Start of Block

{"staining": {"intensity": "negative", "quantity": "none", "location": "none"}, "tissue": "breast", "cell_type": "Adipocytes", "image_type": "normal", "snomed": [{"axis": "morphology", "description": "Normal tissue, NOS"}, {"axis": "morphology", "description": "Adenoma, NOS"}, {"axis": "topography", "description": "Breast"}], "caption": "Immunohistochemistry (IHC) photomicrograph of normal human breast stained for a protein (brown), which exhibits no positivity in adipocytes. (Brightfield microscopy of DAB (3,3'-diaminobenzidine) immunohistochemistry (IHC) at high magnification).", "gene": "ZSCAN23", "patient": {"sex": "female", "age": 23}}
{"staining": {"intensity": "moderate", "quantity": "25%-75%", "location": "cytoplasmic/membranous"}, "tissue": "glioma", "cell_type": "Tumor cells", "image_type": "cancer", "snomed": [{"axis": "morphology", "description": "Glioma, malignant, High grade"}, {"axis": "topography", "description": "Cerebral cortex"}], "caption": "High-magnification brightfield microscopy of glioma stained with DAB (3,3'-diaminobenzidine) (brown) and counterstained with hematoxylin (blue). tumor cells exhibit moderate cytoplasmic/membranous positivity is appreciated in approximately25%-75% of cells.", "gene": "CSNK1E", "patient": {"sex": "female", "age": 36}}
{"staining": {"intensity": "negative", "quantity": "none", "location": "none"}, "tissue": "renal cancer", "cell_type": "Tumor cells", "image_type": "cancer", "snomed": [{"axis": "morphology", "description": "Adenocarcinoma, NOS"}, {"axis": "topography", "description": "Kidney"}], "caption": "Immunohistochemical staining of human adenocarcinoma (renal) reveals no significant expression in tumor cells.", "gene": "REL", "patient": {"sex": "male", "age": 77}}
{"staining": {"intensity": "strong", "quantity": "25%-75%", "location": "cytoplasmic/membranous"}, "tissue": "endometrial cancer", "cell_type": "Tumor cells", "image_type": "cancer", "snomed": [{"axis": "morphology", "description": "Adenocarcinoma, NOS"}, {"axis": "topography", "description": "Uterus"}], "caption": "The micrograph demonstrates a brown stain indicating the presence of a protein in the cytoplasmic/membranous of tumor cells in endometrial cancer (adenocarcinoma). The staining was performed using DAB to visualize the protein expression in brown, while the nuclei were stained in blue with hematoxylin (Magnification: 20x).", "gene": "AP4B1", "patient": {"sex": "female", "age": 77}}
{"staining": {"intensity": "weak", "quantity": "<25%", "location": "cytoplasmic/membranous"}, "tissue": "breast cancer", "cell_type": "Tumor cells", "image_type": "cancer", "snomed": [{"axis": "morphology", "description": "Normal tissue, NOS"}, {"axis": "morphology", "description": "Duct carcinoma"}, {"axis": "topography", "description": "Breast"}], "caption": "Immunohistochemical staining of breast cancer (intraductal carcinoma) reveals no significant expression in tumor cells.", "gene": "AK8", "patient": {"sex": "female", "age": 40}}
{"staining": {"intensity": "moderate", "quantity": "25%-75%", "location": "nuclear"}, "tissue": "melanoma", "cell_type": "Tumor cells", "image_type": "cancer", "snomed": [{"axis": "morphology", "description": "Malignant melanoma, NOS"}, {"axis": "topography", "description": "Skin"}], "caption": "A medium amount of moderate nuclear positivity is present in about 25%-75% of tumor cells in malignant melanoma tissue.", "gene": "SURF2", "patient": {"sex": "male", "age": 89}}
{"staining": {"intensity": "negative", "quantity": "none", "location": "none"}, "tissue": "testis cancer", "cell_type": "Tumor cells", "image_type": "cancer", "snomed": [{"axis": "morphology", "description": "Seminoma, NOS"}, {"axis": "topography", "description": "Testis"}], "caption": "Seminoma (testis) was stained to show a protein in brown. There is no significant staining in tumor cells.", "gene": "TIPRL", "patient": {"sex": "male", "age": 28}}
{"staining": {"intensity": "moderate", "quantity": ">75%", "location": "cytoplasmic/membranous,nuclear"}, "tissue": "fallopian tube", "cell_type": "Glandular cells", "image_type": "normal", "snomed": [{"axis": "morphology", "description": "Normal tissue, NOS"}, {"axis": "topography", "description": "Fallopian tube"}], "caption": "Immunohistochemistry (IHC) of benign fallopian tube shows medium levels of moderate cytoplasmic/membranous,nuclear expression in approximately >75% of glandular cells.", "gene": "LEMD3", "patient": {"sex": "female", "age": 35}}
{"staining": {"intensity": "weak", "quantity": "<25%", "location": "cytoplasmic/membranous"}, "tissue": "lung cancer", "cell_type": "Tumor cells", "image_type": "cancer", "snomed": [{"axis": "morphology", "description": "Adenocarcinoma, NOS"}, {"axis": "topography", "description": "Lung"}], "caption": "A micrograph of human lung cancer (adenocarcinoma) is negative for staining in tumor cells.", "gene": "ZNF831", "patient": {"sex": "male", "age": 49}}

End of Block

* **Activity**: Would you please restate all of the entries exactly?

* **Task solution**:
{"staining": {"intensity": "negative", "quantity": "none", "location": "none"}, "tissue": "breast", "cell_type": "Adipocytes", "image_type": "normal", "snomed": [{"axis": "morphology", "description": "Normal tissue, NOS"}, {"axis": "morphology", "description": "Adenoma, NOS"}, {"axis": "topography", "description": "Breast"}], "caption": "Immunohistochemistry (IHC) photomicrograph of normal human breast stained for a protein (brown), which exhibits no positivity in adipocytes. (Brightfield microscopy of DAB (3,3'-diaminobenzidine) immunohistochemistry (IHC) at high magnification).", "gene": "ZSCAN23", "patient": {"sex": "female", "age": 23}}
{"staining": {"intensity": "moderate", "quantity": "25%-75%", "location": "cytoplasmic/membranous"}, "tissue": "glioma", "cell_type": "Tumor cells", "image_type": "cancer", "snomed": [{"axis": "morphology", "description": "Glioma, malignant, High grade"}, {"axis": "topography", "description": "Cerebral cortex"}], "caption": "High-magnification brightfield microscopy of glioma stained with DAB (3,3'-diaminobenzidine) (brown) and counterstained with hematoxylin (blue). tumor cells exhibit moderate cytoplasmic/membranous positivity is appreciated in approximately25%-75% of cells.", "gene": "CSNK1E", "patient": {"sex": "female", "age": 36}}
{"staining": {"intensity": "negative", "quantity": "none", "location": "none"}, "tissue": "renal cancer", "cell_type": "Tumor cells", "image_type": "cancer", "snomed": [{"axis": "morphology", "description": "Adenocarcinoma, NOS"}, {"axis": "topography", "description": "Kidney"}], "caption": "Immunohistochemical staining of human adenocarcinoma (renal) reveals no significant expression in tumor cells.", "gene": "REL", "patient": {"sex": "male", "age": 77}}
{"staining": {"intensity": "strong", "quantity": "25%-75%", "location": "cytoplasmic/membranous"}, "tissue": "endometrial cancer", "cell_type": "Tumor cells", "image_type": "cancer", "snomed": [{"axis": "morphology", "description": "Adenocarcinoma, NOS"}, {"axis": "topography", "description": "Uterus"}], "caption": "The micrograph demonstrates a brown stain indicating the presence of a protein in the cytoplasmic/membranous of tumor cells in endometrial cancer (adenocarcinoma). The staining was performed using DAB to visualize the protein expression in brown, while the nuclei were stained in blue with hematoxylin (Magnification: 20x).", "gene": "AP4B1", "patient": {"sex": "female", "age": 77}}
{"staining": {"intensity": "weak", "quantity": "<25%", "location": "cytoplasmic/membranous"}, "tissue": "breast cancer", "cell_type": "Tumor cells", "image_type": "cancer", "snomed": [{"axis": "morphology", "description": "Normal tissue, NOS"}, {"axis": "morphology", "description": "Duct carcinoma"}, {"axis": "topography", "description": "Breast"}], "caption": "Immunohistochemical staining of breast cancer (intraductal carcinoma) reveals no significant expression in tumor cells.", "gene": "AK8", "patient": {"sex": "female", "age": 40}}
{"staining": {"intensity": "moderate", "quantity": "25%-75%", "location": "nuclear"}, "tissue": "melanoma", "cell_type": "Tumor cells", "image_type": "cancer", "snomed": [{"axis": "morphology", "description": "Malignant melanoma, NOS"}, {"axis": "topography", "description": "Skin"}], "caption": "A medium amount of moderate nuclear positivity is present in about 25%-75% of tumor cells in malignant melanoma tissue.", "gene": "SURF2", "patient": {"sex": "male", "age": 89}}
{"staining": {"intensity": "negative", "quantity": "none", "location": "none"}, "tissue": "testis cancer", "cell_type": "Tumor cells", "image_type": "cancer", "snomed": [{"axis": "morphology", "description": "Seminoma, NOS"}, {"axis": "topography", "description": "Testis"}], "caption": "Seminoma (testis) was stained to show a protein in brown. There is no significant staining in tumor cells.", "gene": "TIPRL", "patient": {"sex": "male", "age": 28}}
{"staining": {"intensity": "moderate", "quantity": ">75%", "location": "cytoplasmic/membranous,nuclear"}, "tissue": "fallopian tube", "cell_type": "Glandular cells", "image_type": "normal", "snomed": [{"axis": "morphology", "description": "Normal tissue, NOS"}, {"axis": "topography", "description": "Fallopian tube"}], "caption": "Immunohistochemistry (IHC) of benign fallopian tube shows medium levels of moderate cytoplasmic/membranous,nuclear expression in approximately >75% of glandular cells.", "gene": "LEMD3", "patient": {"sex": "female", "age": 35}}
{"staining": {"intensity": "weak", "quantity": "<25%", "location": "cytoplasmic/membranous"}, "tissue": "lung cancer", "cell_type": "Tumor cells", "image_type": "cancer", "snomed": [{"axis": "morphology", "description": "Adenocarcinoma, NOS"}, {"axis": "topography", "description": "Lung"}], "caption": "A micrograph of human lung cancer (adenocarcinoma) is negative for staining in tumor cells.", "gene": "ZNF831", "patient": {"sex": "male", "age": 49}}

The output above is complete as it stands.